Im Test: Smarte Heizkörper-Thermostate von tado°

Folge 4: Wie funktioniert das System in der Praxis?

Alles ist installiert, der "Smart Schedule" ist eingerichtet, jetzt muss sich das tado°-System in der Praxis bewähren. Kann es den Alltag erleichtern? Wie gut lässt sich die App bedienen? Und regelt es die Raumtemperatur wirklich automatisch?

"Smart Schedule" und manuelle Steuerung

Mit der Funktion "Smart Schedule" soll automatisch nur dann geheizt werden, wenn der Nutzer anwesend ist. Seine Präsenzzeiten kann er dabei selber festlegen. Montag bis Freitag wird das Zimmer in unserem Test-"Smart Schedule" aufgrund der Arbeitszeiten des Bewohners nur von 17.30 bis 21 Uhr auf 20 Grad geheizt, danach soll die Temperatur wieder sinken.

Abbildung 2 zeigt den Temperaturverlauf eines beliebig gewählten Montags innerhalb des Testzeitraums. Wie im "Smart Schedule" für Wochentage festgelegt, erhöht das Heizkörper-Thermostat automatisch zur eingestellten Uhrzeit die Temperatur des Heizkörpers, sodass das Zimmer bei der Ankunft des Bewohners angenehm warm ist.
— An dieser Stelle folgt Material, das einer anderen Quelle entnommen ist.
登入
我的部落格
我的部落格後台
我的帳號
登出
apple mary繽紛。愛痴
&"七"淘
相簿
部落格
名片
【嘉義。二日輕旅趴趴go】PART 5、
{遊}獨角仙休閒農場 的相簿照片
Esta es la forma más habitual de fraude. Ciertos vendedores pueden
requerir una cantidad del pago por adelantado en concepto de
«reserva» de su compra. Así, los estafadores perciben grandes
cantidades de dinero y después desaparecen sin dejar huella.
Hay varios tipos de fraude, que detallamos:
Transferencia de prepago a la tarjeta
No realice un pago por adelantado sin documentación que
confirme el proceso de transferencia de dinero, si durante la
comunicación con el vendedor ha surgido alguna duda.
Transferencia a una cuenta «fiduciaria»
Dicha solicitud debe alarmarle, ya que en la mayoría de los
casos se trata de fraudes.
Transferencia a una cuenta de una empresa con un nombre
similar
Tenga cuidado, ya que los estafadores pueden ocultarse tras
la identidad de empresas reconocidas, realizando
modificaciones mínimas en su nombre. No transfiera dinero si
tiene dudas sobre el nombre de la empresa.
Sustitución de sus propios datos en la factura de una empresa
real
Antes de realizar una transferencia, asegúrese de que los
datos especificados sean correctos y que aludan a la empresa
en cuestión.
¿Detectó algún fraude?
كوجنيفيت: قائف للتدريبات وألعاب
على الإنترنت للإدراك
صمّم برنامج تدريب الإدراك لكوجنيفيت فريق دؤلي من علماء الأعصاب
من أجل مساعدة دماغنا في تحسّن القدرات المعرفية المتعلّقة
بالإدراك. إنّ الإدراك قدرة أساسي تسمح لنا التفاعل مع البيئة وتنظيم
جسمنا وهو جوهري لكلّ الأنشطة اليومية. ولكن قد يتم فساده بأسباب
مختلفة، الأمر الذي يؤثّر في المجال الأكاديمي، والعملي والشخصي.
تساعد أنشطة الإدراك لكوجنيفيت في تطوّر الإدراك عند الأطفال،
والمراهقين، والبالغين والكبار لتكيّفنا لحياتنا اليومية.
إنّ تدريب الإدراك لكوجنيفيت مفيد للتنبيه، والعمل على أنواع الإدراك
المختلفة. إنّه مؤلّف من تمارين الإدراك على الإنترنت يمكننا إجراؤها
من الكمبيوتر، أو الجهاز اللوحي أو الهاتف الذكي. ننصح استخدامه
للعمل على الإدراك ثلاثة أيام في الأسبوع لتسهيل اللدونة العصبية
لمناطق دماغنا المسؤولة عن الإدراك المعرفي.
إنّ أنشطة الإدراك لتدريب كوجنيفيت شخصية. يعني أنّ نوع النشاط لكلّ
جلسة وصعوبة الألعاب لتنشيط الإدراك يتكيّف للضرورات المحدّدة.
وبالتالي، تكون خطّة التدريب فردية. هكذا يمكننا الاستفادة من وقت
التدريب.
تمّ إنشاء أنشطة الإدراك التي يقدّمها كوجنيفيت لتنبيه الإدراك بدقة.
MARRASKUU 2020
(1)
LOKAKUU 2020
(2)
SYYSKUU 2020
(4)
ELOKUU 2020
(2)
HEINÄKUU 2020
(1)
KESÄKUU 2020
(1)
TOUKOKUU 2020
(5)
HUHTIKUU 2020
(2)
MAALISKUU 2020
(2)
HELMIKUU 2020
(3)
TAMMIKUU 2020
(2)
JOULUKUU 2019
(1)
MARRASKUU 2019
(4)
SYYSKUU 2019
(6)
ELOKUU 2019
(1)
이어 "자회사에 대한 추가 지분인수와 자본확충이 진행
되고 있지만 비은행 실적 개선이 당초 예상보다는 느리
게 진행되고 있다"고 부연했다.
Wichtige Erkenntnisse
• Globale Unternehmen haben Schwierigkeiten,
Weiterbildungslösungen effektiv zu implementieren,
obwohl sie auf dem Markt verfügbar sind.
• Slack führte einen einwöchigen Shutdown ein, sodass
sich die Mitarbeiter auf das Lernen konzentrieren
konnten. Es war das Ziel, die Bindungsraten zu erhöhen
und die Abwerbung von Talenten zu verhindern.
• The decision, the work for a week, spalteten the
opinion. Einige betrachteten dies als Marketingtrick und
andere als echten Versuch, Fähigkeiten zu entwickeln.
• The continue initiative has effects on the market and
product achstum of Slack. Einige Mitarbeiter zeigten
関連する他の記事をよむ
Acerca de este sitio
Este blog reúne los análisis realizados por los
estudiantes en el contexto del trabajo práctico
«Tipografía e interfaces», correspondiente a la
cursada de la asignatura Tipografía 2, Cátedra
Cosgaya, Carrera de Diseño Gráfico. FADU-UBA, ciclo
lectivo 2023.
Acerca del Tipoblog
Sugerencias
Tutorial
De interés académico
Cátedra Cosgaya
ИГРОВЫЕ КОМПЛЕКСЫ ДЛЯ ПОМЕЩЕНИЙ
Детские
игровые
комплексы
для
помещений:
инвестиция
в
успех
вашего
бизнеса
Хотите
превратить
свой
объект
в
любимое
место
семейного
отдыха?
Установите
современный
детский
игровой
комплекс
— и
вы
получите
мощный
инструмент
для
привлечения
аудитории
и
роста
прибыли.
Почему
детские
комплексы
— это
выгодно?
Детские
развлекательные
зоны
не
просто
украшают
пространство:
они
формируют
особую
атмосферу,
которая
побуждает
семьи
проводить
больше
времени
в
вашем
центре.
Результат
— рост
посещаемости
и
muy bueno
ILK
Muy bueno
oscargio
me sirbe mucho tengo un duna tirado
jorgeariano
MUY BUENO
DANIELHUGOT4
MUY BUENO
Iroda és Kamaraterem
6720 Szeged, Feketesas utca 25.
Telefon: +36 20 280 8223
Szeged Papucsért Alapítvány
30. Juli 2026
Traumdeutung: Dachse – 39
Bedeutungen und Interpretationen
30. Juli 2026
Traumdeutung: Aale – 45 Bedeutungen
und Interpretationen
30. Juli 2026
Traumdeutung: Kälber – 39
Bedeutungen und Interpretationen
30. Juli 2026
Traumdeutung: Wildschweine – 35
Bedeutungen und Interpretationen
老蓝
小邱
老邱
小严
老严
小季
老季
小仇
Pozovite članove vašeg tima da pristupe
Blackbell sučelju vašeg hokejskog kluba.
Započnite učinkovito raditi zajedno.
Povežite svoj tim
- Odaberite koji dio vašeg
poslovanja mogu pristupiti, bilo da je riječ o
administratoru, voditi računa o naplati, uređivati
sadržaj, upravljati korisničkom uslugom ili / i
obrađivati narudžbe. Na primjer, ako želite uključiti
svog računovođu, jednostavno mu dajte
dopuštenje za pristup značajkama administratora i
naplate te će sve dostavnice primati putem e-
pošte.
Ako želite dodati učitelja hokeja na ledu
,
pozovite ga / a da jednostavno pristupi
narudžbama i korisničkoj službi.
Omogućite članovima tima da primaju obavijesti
Ist der Bewohner abwesend bzw. schläft er, wird die Temperatur heruntergeregelt, sodass Energie gespart werden kann.

Auffällig ist, dass die eingestellte Temperatur auch an kalten Wintertagen erreicht wird, obwohl der Raum nur ein paar Stunden beheizt ist. Das liegt zum einen an der geringen Größe des Test-Zimmers von 10m2, zum anderen an der günstigen Lage des Raumes inmitten anderer beheizter Zimmer. Ob sich diese Ergebnisse genau so auch auf z.B. Einfamilienhäuser übertragen lassen, ist nicht sicher.

Wie sich diese Einsparung auswirkt, zeigt tado° im Energiesparbericht (Abb.3), der jeden Monat für den Nutzer erstellt wird. Neben der Energieeinsparung in Prozent kann nachvollzogen werden, wie lange die ortsabhängige Steuerung pro Monat aktiv war und wie oft manuell nachjustiert wurde. Zusätzlich erhält man einen Überblick über andere relevante Parameter, etwa wie oft ein offenes Fenster erkannt wurde.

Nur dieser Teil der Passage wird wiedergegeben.